= Plague of Terror =

Tabletop role-playing game adventure

Plague of Terror is a generic role-playing game adventure published by The Companions in 1983, the second in the five-part "Islandia Campaign" series.

==Plot summary==
The adventure is set in the village of Wentworth, where the player characters find themselves involved in preventing a plot to depose the current baron and break with the King. In terms of game system, the adventure is generic, and can be adapted for any role-playing system such as Dungeons & Dragons or RuneQuest.

==Publication history==
Peter L. Rice and Wm. John Wheeler, through their company The Companions, had previously published the first adventure in the five-part "Islandia Campaign", The Curse on Hareth (1982).

Plague of Terror, published in 1983, was the second part, a 56-page book with a center-bound color map written by Rice and Wheeler with additional material by Terry Ashbury, Chip Kestenbaum, and Lenard Lakofka, with illustrations by John Carlson, Mary Coman, David J. Hutchins, Kevin Pfusch, Patrick Rowland, and Wm. John Wheeler.

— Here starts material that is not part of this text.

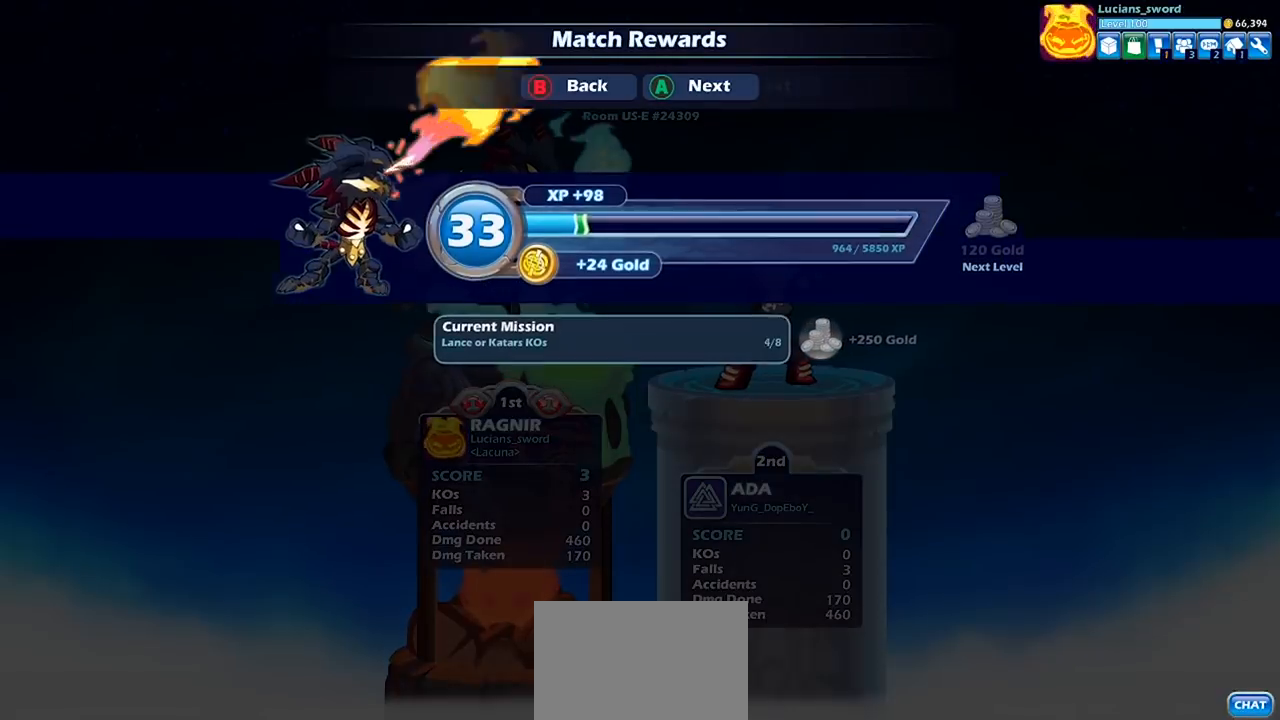
{"buttons": [], "left_stick": "center", "right_stick": "center", "events": [[400, "CROSS", "down"], [467, "CROSS", "up"]]}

Three more adventures in the Islandia campaign followed in 1983: Brotherhood of the Bolt, Streets of Gems, and Gems for Death.

==Reception==
In Issue 23 of Imagine, Mike Dean pointed out that because of the adventure's complexity and the necessity of adapting it to a role-playing system, it "will provide your group with many sessions of play, but only if you are prepared to put in the necessary time and work for conversion and full understanding of the plots running through each of them."

In the September 1983 edition of Dragon (#77), Roger E. Moore was not a fan, stating that "Plague of Terror is plagued by some terrible problems." He found the number of plots and sub-plot excessive, and too tightly interwoven for inexperienced gamemasters to easily sort through. He also found the use of "torture, child abuse, sexual assault, sadistic vengeance, and other such activities" to be gratuitous. He concluded with a recommendation to give this a miss, saying, "I cannot recommend this module for inexperienced role-players, for referees who like to do their own creative thinking in role-playing NPCs and setting up scenarios, or for those who feel uncomfortable with violence, torture, etc., etc."